President Alberto Fernández assured this Friday that Argentina “is right” in claiming sovereignty over the Falklands and was confident that the country’s arguments will prevail in the dispute with Great Britain, by providing a report to the television network of the BBC, the British state media.

“I believe that reason always wins and we are right. At some point, reason will prevail. We don’t even have the strength, we don’t have the ocean liners, we don’t have the artillery, we don’t have the planes, we don’t have the nuclear weapons that the United Kingdom brought at that time to circulate in the South Atlantic. But what we have is the reason”, insisted the head of state.

In response to a query about how the issue of the sovereignty of the islands should be resolved, the President stated that “problems are resolved through dialogue and finding points of agreement”, while maintaining that the Government’s position is that “Argentina has full sovereignty ” about the islands because “they are our lands”.

Likewise, the head of state said that he would be willing to sit down “to talk with those who usurp my land to see if I can get them to return it to me.”

“It is absolutely incomprehensible to think that these islands, which are a continuation of our Andes, which at some point submerge and re-emerge and form these islands, are not part of Argentina. Furthermore, we occupied them before the English usurped them in 1833 And since then we have been claiming them. If something is clear to me, the only thing that is clear to me is that the islands are not English, “he explained.

The President affirmed that he does not see the will for dialogue on the part of the United Kingdom in relation to the sovereignty of the islands by assuring the British “attitude” to “advance on the islands” without establishing negotiation channels.

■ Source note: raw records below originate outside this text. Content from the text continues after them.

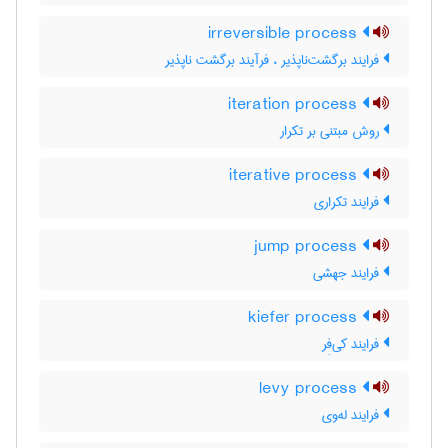
irreversible process
فرایند برگشت‌ناپذیر ، فرآیند برگشت ناپذیر
iteration process
روش مبتنی بر تکرار
iterative process
فرایند تکراری
jump process
فرایند جهشی
kiefer process
فرایند کی‌فِر
levy process
فرایند له‌وی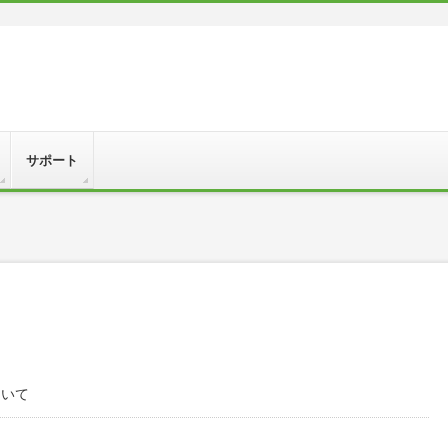
サポート
ついて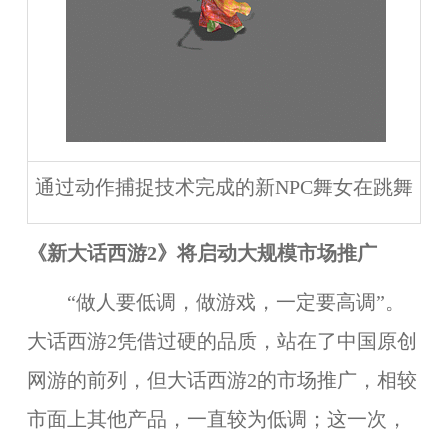
通过动作捕捉技术完成的新NPC舞女在跳舞
《新大话西游2
》将启动大规模市场推广
“做人要低调，做游戏，一定要高调”。
大话西游2凭借过硬的品质，站在了中国原创
网游的前列，但大话西游2的市场推广，相较
市面上其他产品，一直较为低调；这一次，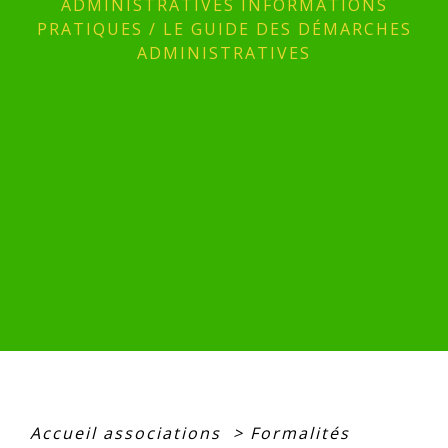
ADMINISTRATIVES INFORMATIONS
PRATIQUES
/
LE GUIDE DES DÉMARCHES
ADMINISTRATIVES
Accueil associations
>
Formalités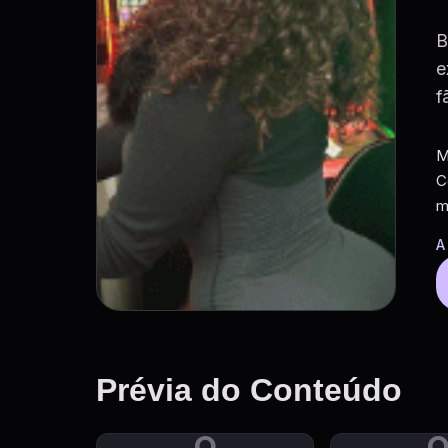
B
e
f
M
C
m
A
Prévia do Conteúdo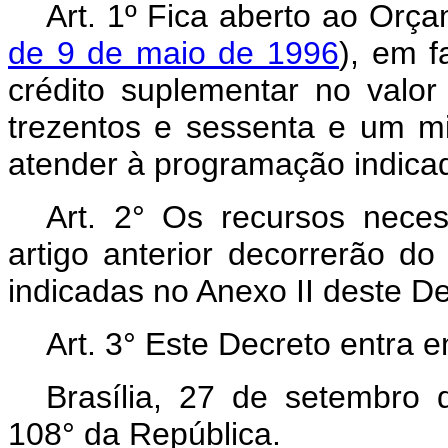
Art. 1º Fica aberto ao Orça
de 9 de maio de 1996
), em f
crédito suplementar no valor
trezentos e sessenta e um mil
atender à programação indicad
Art. 2° Os recursos nece
artigo anterior decorrerão d
indicadas no Anexo II deste D
Art. 3° Este Decreto entra 
Brasília, 27 de setembro
108° da República.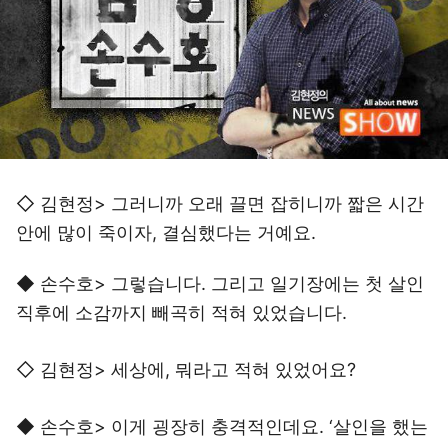
◇ 김현정> 그러니까 오래 끌면 잡히니까 짧은 시간
안에 많이 죽이자, 결심했다는 거예요.
◆ 손수호> 그렇습니다. 그리고 일기장에는 첫 살인
직후에 소감까지 빼곡히 적혀 있었습니다.
◇ 김현정> 세상에, 뭐라고 적혀 있었어요?
◆ 손수호> 이게 굉장히 충격적인데요. ‘살인을 했는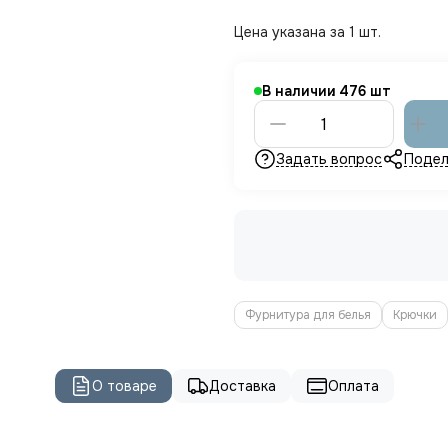
Цена указана за 1 шт.
В наличии
476
Задать вопрос
Подел
Фурнитура для белья
Крючки
О товаре
Доставка
Оплата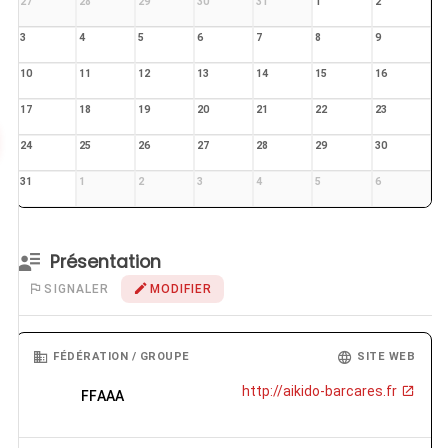
27
28
29
30
31
1
2
3
4
5
6
7
8
9
10
11
12
13
14
15
16
17
18
19
20
21
22
23
24
25
26
27
28
29
30
31
1
2
3
4
5
6
Présentation
SIGNALER
MODIFIER
FÉDÉRATION / GROUPE
SITE WEB
http://aikido-barcares.fr
FFAAA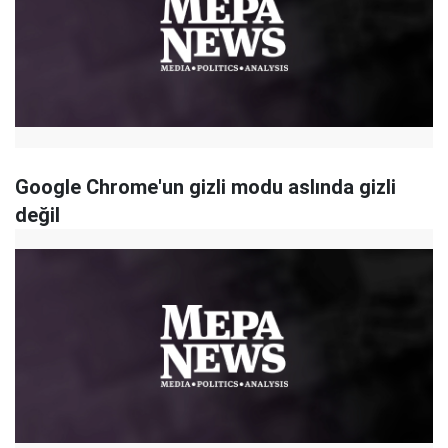
Google Chrome'un gizli modu aslında gizli
değil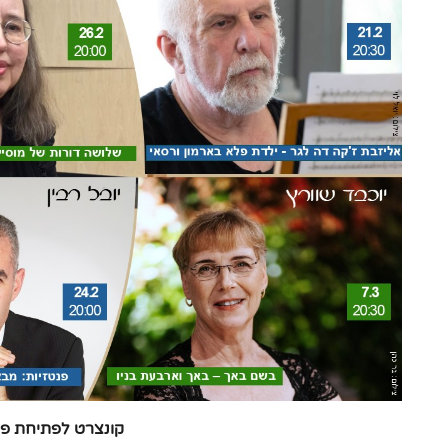
קונצרט לפתיחת פס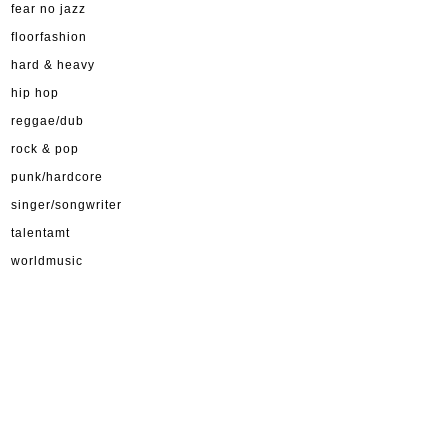
fear no jazz
floorfashion
hard & heavy
hip hop
reggae/dub
rock & pop
punk/hardcore
singer/songwriter
talentamt
worldmusic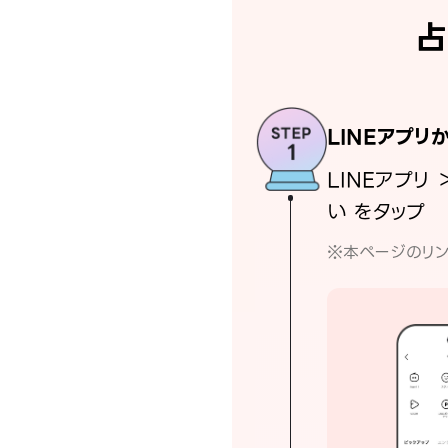
占
LINEアプリ
LINEアプリ 
い をタップ
※本ページのリン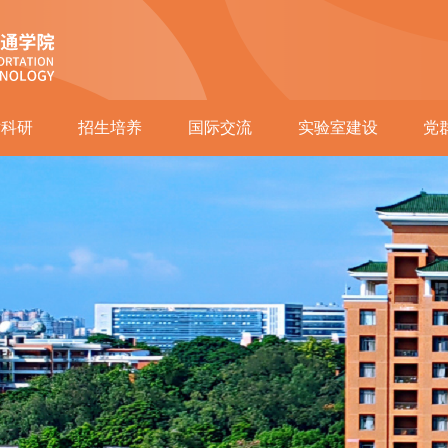
术科研
招生培养
国际交流
实验室建设
党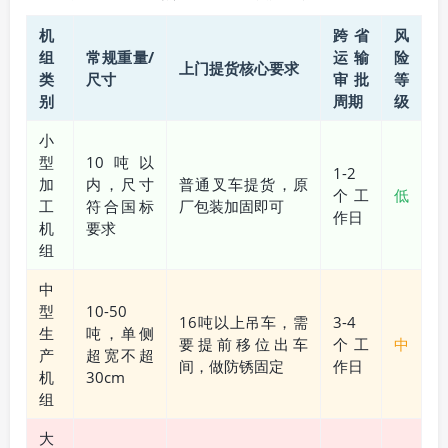
机
跨省
风
组
常规重量/
运输
险
上门提货核心要求
类
尺寸
审批
等
别
周期
级
小
型
10吨以
1-2
加
内，尺寸
普通叉车提货，原
个工
低
工
符合国标
厂包装加固即可
作日
机
要求
组
中
型
10-50
16吨以上吊车，需
3-4
生
吨，单侧
要提前移位出车
个工
中
产
超宽不超
间，做防锈固定
作日
机
30cm
组
大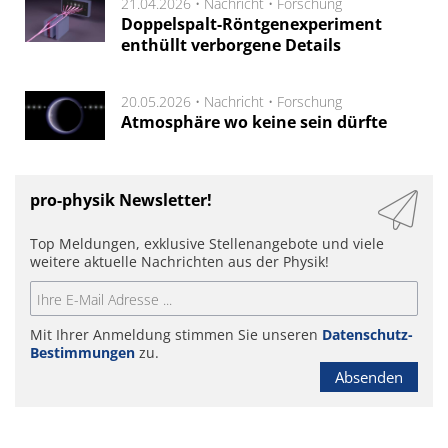
21.04.2026 •
Nachricht
•
Forschung
Doppelspalt-Röntgenexperiment
enthüllt verborgene Details
20.05.2026 •
Nachricht
•
Forschung
Atmosphäre wo keine sein dürfte
pro-physik Newsletter!
Top Meldungen, exklusive Stellenangebote und viele
weitere aktuelle Nachrichten aus der Physik!
Mit Ihrer Anmeldung stimmen Sie unseren
Datenschutz-
Bestimmungen
zu.
Absenden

“One of the United Kingdom’s arguments is that they have won the war and that has clearly postponed dialogue. War does not give rights,” the president stressed.

In another order, Fernández rejected that the Argentine claim regarding sovereignty is linked to an economic issue, and clarified that Argentina does not move for an economic reason, but for “the memory of the fallen.”

In this sense, he stated before the British public network that “it is clear that there is wealth in the Malvinas and that wealth is lost by Argentina and exploited by England.”

Likewise, the President reiterated the Government’s position of not including the islanders in eventual negotiations by indicating that “the usurper cannot be asked what rights he has” for the act he commits.

“If someone usurps my house and I go to a judge, and the judge says let’s first ask the usurper what he thinks about the right he has to live there. That is not the case. In legal terms, that is nonsense, in terms ethics is immoral,” stressed the Argentine president.

When asked about what the rights of the inhabitants of the islands would be, the head of state pointed out that they “continue to live on those lands and exercise the citizen rights” granted by Argentina, which are “many and very broad.”

Meanwhile, regarding the decision of the military dictatorship to try to recover the islands through the war that began in April 1982, 40 years ago, he affirmed that the armed conflict did not bring “any positive effect” for Argentina.

“It was a war declared by a dictatorship that sent a generation of brave young people, heroes, to fight in situations of great inequality with the opponent. That is why our eternal memory and our eternal respect. Those who commanded the war were genocidal, but the who died in Malvinas were heroes”, he pointed out.